What is required: Some of the lines below need repeating. Reproduce exactly those between the lines holding "M 95,1387 L 209,1408 L 205,1427 L 88,1427 Z" and "M 258,544 L 268,453 L 289,411 L 313,298", inclusive.

[Excerpted data]

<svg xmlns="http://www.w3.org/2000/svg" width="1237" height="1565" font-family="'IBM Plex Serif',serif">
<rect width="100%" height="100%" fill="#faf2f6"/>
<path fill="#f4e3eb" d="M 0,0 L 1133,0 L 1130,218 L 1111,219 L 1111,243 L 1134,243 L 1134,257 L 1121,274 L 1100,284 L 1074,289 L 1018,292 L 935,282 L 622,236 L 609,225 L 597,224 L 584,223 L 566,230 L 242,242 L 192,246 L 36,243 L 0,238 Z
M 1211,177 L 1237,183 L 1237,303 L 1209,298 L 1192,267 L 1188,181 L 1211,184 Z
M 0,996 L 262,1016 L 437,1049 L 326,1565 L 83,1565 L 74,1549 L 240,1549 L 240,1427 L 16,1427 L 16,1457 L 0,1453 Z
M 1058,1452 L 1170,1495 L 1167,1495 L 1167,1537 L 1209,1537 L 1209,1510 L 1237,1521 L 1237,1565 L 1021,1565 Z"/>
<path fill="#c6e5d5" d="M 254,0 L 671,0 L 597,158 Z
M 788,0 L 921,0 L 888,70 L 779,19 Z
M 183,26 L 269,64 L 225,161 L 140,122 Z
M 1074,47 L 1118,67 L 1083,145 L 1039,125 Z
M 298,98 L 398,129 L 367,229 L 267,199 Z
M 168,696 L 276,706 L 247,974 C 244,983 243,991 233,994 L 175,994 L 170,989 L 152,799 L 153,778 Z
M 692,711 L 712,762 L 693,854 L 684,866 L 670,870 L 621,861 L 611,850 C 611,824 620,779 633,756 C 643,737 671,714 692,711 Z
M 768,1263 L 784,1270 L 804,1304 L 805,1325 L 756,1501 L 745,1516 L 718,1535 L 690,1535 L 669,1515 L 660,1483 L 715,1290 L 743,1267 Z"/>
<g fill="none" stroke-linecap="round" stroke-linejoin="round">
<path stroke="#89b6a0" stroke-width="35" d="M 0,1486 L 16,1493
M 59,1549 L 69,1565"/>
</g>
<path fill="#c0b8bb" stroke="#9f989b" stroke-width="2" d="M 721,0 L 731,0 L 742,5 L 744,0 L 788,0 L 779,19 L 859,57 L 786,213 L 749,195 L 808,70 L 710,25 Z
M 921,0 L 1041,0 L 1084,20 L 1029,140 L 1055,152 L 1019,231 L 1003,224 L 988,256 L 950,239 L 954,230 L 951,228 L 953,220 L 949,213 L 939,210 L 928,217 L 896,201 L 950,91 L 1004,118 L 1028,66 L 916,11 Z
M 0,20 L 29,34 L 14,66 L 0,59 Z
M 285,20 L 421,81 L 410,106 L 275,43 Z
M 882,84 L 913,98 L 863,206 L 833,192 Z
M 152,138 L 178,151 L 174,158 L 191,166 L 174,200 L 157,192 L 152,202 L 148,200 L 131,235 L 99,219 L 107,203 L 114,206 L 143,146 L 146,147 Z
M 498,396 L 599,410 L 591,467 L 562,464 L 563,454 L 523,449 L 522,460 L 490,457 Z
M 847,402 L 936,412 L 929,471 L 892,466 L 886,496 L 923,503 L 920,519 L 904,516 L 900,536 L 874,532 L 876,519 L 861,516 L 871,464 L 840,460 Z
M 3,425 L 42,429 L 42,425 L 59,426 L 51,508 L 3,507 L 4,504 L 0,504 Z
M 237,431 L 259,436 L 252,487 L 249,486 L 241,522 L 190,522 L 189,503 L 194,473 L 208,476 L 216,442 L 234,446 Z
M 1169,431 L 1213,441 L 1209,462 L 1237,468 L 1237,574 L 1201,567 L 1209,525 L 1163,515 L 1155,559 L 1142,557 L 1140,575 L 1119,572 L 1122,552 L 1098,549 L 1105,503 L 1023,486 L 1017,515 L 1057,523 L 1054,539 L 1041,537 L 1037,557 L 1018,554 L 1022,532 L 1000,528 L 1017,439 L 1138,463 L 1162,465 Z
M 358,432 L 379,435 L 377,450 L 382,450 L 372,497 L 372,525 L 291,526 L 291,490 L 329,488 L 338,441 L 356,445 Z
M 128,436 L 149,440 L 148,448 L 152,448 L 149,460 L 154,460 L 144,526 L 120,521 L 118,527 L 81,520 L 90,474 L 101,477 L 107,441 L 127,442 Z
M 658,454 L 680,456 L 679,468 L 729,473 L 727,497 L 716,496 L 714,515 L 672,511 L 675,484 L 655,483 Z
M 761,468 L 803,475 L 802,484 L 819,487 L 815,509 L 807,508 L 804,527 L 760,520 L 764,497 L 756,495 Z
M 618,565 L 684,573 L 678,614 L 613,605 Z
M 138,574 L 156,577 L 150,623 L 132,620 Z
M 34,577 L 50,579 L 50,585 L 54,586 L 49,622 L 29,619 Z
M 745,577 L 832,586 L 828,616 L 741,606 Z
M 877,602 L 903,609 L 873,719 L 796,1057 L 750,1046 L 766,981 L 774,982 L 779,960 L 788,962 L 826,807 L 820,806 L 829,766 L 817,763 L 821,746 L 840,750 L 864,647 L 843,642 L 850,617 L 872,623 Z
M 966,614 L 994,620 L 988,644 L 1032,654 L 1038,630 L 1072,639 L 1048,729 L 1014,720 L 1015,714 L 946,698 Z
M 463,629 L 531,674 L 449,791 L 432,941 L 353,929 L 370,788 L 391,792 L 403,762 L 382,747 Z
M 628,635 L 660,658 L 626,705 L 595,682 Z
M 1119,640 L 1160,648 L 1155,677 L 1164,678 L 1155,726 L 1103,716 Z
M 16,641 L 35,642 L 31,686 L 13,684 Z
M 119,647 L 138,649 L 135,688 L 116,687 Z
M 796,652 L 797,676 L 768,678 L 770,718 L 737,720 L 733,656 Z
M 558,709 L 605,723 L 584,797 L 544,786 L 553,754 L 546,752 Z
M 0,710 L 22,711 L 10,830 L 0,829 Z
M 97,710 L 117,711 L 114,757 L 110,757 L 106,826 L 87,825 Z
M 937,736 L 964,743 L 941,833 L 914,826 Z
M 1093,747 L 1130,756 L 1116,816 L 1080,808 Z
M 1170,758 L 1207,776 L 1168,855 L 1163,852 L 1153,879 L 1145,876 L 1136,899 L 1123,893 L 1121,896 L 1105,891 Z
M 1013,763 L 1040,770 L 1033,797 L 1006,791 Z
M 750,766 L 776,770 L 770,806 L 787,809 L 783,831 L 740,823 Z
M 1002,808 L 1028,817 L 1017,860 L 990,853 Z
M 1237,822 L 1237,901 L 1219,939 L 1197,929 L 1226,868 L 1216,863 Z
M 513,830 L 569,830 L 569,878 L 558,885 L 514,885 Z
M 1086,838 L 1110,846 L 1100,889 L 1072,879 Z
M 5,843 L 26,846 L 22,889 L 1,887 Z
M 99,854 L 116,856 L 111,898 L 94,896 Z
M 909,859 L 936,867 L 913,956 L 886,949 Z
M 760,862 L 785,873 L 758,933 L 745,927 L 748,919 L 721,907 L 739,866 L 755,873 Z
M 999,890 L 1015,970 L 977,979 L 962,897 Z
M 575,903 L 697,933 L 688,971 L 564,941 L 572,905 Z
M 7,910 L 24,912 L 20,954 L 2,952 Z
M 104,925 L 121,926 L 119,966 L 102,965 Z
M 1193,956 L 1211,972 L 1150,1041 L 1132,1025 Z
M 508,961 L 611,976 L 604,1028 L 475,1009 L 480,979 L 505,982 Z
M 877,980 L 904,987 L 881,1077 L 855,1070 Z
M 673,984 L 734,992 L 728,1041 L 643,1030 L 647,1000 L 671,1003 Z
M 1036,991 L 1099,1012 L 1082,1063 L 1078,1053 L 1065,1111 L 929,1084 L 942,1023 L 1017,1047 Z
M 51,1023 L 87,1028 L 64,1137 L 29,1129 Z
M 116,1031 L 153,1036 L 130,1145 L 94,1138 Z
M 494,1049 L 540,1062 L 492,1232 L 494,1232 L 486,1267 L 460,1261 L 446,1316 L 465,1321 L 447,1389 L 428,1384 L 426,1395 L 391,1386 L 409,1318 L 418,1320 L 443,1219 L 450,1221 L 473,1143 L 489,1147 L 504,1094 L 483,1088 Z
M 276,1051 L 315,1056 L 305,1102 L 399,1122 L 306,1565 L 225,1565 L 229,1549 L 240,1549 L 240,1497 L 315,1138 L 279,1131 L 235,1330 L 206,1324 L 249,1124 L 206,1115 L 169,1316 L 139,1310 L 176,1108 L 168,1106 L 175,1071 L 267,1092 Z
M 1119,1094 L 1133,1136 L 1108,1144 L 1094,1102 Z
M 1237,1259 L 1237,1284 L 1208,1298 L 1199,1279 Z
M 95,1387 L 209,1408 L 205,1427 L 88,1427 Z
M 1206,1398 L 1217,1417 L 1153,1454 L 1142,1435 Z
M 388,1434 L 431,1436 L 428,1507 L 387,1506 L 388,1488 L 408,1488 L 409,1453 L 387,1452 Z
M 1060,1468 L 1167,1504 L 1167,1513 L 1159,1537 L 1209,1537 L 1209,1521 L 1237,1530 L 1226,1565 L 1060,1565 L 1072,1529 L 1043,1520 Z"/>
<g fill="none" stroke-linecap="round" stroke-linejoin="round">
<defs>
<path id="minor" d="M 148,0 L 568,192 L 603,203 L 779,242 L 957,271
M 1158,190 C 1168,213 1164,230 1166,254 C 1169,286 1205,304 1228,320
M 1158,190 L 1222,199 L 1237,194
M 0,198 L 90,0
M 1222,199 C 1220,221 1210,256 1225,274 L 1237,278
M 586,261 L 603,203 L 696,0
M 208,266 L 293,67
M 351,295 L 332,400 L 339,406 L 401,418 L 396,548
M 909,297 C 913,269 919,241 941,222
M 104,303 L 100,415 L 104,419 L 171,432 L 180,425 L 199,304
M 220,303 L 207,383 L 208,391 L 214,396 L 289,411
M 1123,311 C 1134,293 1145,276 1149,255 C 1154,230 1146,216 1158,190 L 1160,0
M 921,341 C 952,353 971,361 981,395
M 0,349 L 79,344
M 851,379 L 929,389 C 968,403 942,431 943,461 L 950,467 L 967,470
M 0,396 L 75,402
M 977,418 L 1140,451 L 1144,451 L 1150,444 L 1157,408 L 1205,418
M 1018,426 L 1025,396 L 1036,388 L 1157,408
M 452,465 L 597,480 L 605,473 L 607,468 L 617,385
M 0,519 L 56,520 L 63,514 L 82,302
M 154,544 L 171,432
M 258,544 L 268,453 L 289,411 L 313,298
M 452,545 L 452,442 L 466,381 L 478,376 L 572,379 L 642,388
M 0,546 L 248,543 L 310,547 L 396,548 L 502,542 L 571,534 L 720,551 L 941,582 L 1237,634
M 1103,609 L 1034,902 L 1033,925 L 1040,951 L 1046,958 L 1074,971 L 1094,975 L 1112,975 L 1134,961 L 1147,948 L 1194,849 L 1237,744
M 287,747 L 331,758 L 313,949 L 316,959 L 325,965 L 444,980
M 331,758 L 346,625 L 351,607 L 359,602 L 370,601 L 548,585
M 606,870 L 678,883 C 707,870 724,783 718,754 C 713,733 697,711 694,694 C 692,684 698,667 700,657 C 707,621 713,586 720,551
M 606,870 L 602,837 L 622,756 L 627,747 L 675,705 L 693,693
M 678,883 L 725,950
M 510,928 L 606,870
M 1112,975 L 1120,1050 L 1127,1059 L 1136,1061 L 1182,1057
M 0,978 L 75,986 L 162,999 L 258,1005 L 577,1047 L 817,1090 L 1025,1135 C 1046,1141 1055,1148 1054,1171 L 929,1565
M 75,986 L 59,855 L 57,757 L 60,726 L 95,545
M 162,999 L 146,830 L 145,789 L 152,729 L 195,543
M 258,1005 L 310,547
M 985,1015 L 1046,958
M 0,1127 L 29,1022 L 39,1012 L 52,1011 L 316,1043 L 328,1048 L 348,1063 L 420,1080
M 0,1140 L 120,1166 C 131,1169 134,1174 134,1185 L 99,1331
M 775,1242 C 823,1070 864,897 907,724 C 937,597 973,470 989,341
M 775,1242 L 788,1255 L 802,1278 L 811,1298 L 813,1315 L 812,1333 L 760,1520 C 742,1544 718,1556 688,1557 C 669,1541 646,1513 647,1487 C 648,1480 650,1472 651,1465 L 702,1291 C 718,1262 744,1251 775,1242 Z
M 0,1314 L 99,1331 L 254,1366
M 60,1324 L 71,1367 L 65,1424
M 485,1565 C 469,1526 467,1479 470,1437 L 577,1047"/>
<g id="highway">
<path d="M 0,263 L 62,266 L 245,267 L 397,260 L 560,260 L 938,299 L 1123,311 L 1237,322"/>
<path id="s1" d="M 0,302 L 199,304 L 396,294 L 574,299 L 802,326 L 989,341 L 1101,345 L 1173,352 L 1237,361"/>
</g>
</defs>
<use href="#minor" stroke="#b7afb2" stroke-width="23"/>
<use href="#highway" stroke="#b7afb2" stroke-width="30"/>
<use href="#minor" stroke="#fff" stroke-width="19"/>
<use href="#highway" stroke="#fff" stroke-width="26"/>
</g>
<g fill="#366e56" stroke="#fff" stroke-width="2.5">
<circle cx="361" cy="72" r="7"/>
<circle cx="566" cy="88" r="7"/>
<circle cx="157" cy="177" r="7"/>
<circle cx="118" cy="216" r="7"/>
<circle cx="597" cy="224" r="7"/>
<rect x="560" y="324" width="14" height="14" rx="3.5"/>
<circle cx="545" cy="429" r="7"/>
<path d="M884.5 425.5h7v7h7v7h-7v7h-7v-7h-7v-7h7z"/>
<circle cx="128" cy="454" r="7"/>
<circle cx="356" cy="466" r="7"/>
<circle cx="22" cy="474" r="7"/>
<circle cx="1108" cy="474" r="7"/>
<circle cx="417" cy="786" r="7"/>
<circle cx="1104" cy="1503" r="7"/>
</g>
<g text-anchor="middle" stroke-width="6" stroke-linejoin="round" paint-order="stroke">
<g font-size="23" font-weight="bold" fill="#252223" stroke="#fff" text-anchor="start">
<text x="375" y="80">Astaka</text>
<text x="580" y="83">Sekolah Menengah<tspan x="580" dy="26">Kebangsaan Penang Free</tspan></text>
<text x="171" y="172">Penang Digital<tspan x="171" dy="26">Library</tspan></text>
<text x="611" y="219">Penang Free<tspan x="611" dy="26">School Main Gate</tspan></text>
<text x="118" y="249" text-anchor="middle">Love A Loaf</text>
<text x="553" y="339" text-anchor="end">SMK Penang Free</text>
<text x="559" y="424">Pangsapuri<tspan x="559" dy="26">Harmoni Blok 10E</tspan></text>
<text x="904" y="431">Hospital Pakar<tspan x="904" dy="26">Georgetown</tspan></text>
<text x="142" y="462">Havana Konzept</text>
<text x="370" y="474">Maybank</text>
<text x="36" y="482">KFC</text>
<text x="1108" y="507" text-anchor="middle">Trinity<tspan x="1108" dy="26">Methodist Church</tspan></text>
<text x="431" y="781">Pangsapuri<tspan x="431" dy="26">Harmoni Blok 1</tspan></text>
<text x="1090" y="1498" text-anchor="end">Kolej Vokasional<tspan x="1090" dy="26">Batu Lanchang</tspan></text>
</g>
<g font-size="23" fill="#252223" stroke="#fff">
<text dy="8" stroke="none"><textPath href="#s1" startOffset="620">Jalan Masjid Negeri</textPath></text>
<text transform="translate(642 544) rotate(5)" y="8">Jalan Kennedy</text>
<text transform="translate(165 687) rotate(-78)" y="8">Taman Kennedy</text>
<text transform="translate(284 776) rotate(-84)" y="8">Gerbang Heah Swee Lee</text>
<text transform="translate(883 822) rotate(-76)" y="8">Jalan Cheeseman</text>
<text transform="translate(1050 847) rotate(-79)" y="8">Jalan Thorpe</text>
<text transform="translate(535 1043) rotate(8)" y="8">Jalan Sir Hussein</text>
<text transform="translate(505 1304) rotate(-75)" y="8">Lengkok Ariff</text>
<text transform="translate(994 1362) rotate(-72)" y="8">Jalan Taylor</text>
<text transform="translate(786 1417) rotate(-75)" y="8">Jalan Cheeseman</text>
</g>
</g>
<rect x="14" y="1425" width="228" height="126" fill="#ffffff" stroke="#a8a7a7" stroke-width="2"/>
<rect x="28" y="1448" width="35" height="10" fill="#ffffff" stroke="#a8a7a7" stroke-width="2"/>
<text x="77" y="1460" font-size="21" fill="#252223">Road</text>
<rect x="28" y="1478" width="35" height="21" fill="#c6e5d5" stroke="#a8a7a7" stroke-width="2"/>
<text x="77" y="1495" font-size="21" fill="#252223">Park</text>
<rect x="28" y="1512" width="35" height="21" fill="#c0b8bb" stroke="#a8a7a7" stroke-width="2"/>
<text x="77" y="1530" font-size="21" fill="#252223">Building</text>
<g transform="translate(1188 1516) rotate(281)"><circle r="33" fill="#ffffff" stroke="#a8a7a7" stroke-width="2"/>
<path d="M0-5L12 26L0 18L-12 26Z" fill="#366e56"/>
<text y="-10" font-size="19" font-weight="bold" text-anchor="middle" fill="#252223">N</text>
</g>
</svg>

[/Excerpted data]

Result of the exercise:
M 95,1387 L 209,1408 L 205,1427 L 88,1427 Z
M 1206,1398 L 1217,1417 L 1153,1454 L 1142,1435 Z
M 388,1434 L 431,1436 L 428,1507 L 387,1506 L 388,1488 L 408,1488 L 409,1453 L 387,1452 Z
M 1060,1468 L 1167,1504 L 1167,1513 L 1159,1537 L 1209,1537 L 1209,1521 L 1237,1530 L 1226,1565 L 1060,1565 L 1072,1529 L 1043,1520 Z"/>
<g fill="none" stroke-linecap="round" stroke-linejoin="round">
<defs>
<path id="minor" d="M 148,0 L 568,192 L 603,203 L 779,242 L 957,271
M 1158,190 C 1168,213 1164,230 1166,254 C 1169,286 1205,304 1228,320
M 1158,190 L 1222,199 L 1237,194
M 0,198 L 90,0
M 1222,199 C 1220,221 1210,256 1225,274 L 1237,278
M 586,261 L 603,203 L 696,0
M 208,266 L 293,67
M 351,295 L 332,400 L 339,406 L 401,418 L 396,548
M 909,297 C 913,269 919,241 941,222
M 104,303 L 100,415 L 104,419 L 171,432 L 180,425 L 199,304
M 220,303 L 207,383 L 208,391 L 214,396 L 289,411
M 1123,311 C 1134,293 1145,276 1149,255 C 1154,230 1146,216 1158,190 L 1160,0
M 921,341 C 952,353 971,361 981,395
M 0,349 L 79,344
M 851,379 L 929,389 C 968,403 942,431 943,461 L 950,467 L 967,470
M 0,396 L 75,402
M 977,418 L 1140,451 L 1144,451 L 1150,444 L 1157,408 L 1205,418
M 1018,426 L 1025,396 L 1036,388 L 1157,408
M 452,465 L 597,480 L 605,473 L 607,468 L 617,385
M 0,519 L 56,520 L 63,514 L 82,302
M 154,544 L 171,432
M 258,544 L 268,453 L 289,411 L 313,298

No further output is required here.